SOURCE EXTRACT ▸
# Wingshooter RH Walnut TTF Slingshot Review



## Pilgrim (May 3, 2014)

Good Day All,

Just wanted to give a big shout out to Roger, for an outstanding shooter. I got a RH, walnut, with TTF set up, and this is a very comfortable, accurate and fun to shoot shooter. Took a few shots to get lined up, but it is really fast and fun. It is nice when you don't have to worry about fliers, fork hits or RTS; can just keep shooting and having fun. The set up process is pretty simple as well. Highly recommend these shooters. Peace!


----------



## treefork (Feb 1, 2010)

Congratulations and have fun !


----------



## GrayWolf (May 14, 2012)

Nice looking shooter! I love Roger's work.

Todd


----------



## oldmiser (Jan 22, 2014)

yup it is a great shooter...No worry about forks hits!!!..hey my friend let me tell ya I can do it ..I have over 20 hits on my RH frame....

But I was doing alot of things wrong for shooting...for me I have to shoot it straight up...I can not shoot it sideways..no matter what I do

that's how I get fork hits.....

Any way my friend enjoy the great shooter..yup very accurate...sorry to ramble on..~AKAOldmiser


----------

Listing from a data source:
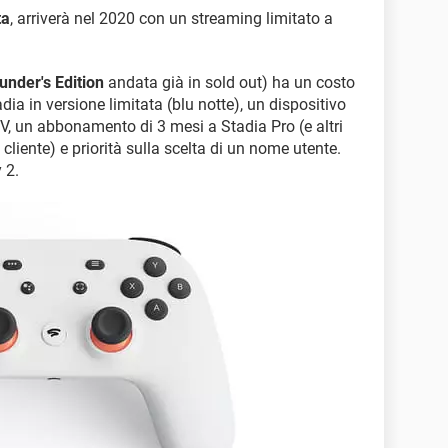
ta
, arriverà nel 2020 con un streaming limitato a
.
under's Edition
andata già in sold out) ha un costo
ia in versione limitata (blu notte), un dispositivo
V, un abbonamento di 3 mesi a Stadia Pro (e altri
 cliente) e priorità sulla scelta di un nome utente.
 2.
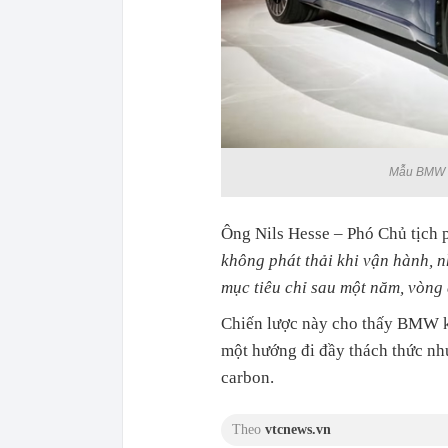
Mẫu BMW iX
Ông Nils Hesse – Phó Chủ tịch 
không phát thải khi vận hành, n
mục tiêu chỉ sau một năm, vòng 
Chiến lược này cho thấy BMW kh
một hướng đi đầy thách thức nh
carbon.
Theo
vtcnews.vn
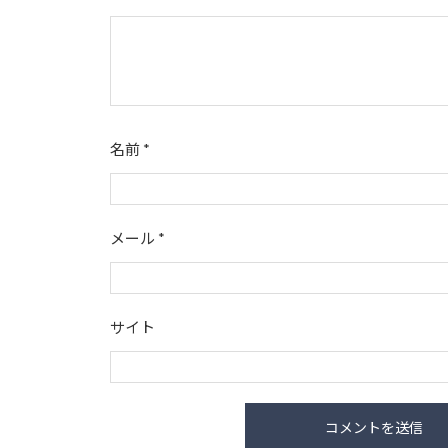
名前
*
メール
*
サイト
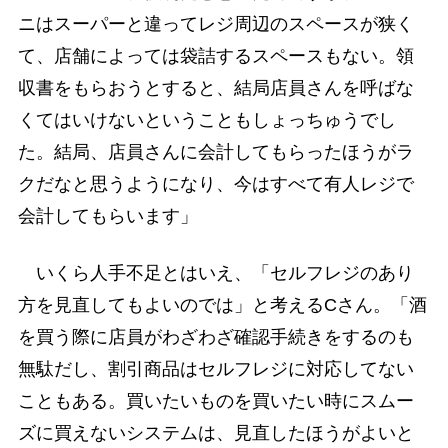
ニはスーパーと違ってレジ周辺のスペースが狭く
て、店舗によっては袋詰するスペースもない。領
収書をもらおうとすると、結局店員さんを呼ばな
くてはいけないということもしょっちゅうでし
た。結局、店員さんに会計してもらったほうがラ
クだなと思うようになり、今はすべて有人レジで
会計してもらいます」
いくら人手不足とはいえ、「セルフレジのあり
方を見直してもよいのでは」と考えるCさん。「酒
を買う際に店員がわざわざ確認手続きをするのも
無駄だし、割引商品はセルフレジに対応してない
こともある。買いたいものを買いたい時にスムー
ズに買えないシステムは、見直したほうがよいと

APPLY WHAT YOU READ ▸
(1) Retype the passage of the slingshot review thread between "yup it is a" and "get fork hits.....", inclusive.
(2) Pull out each line of the listing that contains the word "dispositivo".

RESULTS BY TASK ▸
(1)
yup it is a great shooter...No worry about forks hits!!!..hey my friend let me tell ya I can do it ..I have over 20 hits on my RH frame....

But I was doing alot of things wrong for shooting...for me I have to shoot it straight up...I can not shoot it sideways..no matter what I do

that's how I get fork hits.....

(2)
ia in versione limitata (blu notte), un dispositivo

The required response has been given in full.